OK, I can sort of see that. I'm still skeptical of the value for B - I don't know how much software makes it from "useful to me" to "useful to others", and while we've been more successful than many at that transition, we've also invested a lot of time in stuff that may have neither short-term nor long-term utility. But I see that it might, hypothetically, be useful ;).

It's an important point, I think the majority of software does not go from useful to me to used by others, however a lot of the problems I see is because that transition has happened and the code was never designed for it. Unfortunately I guess it means the only way to solve that issue is to do work on more software than will ultimately need it, where the balance lies is difficult to work out.

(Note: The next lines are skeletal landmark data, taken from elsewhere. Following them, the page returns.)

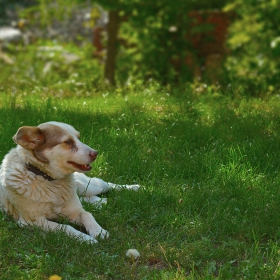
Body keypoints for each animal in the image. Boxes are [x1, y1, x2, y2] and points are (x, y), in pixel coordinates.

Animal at [0, 121, 139, 242]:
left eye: (78, 137)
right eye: (67, 142)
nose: (96, 153)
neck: (50, 180)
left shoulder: (74, 212)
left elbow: (87, 214)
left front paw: (99, 231)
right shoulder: (32, 221)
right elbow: (65, 227)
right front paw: (86, 239)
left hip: (89, 186)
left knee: (107, 185)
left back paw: (137, 188)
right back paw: (100, 202)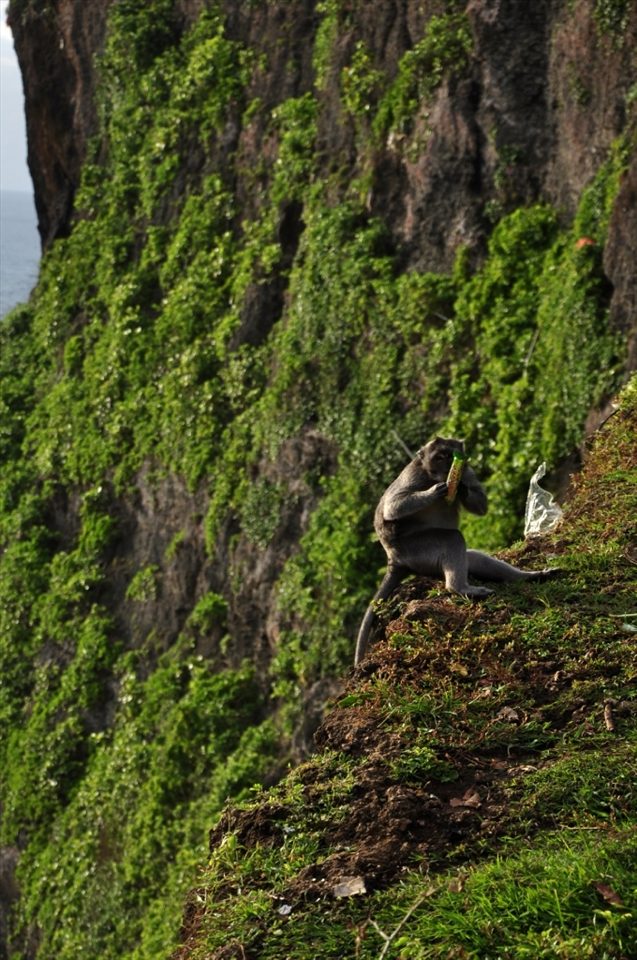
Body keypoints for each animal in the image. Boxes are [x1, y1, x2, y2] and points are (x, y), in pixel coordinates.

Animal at [354, 437, 559, 665]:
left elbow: (481, 506)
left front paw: (460, 487)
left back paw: (528, 577)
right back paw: (460, 588)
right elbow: (393, 507)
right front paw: (435, 491)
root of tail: (394, 559)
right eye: (439, 457)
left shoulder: (467, 470)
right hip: (414, 550)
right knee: (452, 539)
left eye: (450, 455)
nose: (447, 468)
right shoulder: (414, 475)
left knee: (473, 558)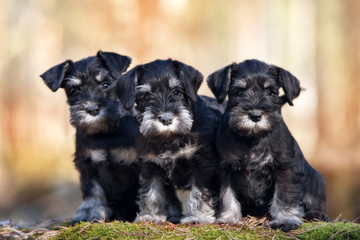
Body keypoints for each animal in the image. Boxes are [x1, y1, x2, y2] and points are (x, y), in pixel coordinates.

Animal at [40, 50, 139, 223]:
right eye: (75, 91)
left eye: (106, 84)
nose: (92, 109)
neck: (106, 133)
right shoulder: (87, 163)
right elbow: (92, 189)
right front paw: (90, 212)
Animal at [115, 59, 224, 224]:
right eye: (145, 95)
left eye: (176, 91)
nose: (166, 119)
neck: (170, 137)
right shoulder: (150, 165)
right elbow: (151, 191)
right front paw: (151, 216)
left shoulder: (202, 164)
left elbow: (199, 193)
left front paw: (196, 217)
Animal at [205, 59, 330, 231]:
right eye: (239, 91)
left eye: (270, 92)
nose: (255, 115)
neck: (252, 138)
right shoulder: (225, 169)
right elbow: (227, 196)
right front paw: (228, 218)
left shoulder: (285, 167)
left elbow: (285, 196)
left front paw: (286, 220)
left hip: (316, 182)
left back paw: (317, 214)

However, what I was trying to get across is that it shouldn't be a time consuming or arduous process, it should be as stripped down as possible. If it is easy and intuitive then it doesn't matter if it's done to more codes and strictly need it.

If what I've suggested isn't easy and intuitive then it'd be good to get some idea of what process would be easy and low enough overhead to do to convince people it's an acceptable cost...

Thanks again for the blog post!

Another quick question for you -- is there any evidence that any of this works in research specifically, and that the tradeoffs in time and energy are worthwhile?

thanks,
--titus

Great question, the challenge here is that there is a lot of evidence that parts of software design have big benefits in large scale software. I'm not aware of any studies focussing on academic, small scale, development projects.

I'd quite like to conduct a study like the one published here: http://arxiv.org/pdf/1506.05272v1.pdf but on software design instead, I'll have to add it to the list of things to do :)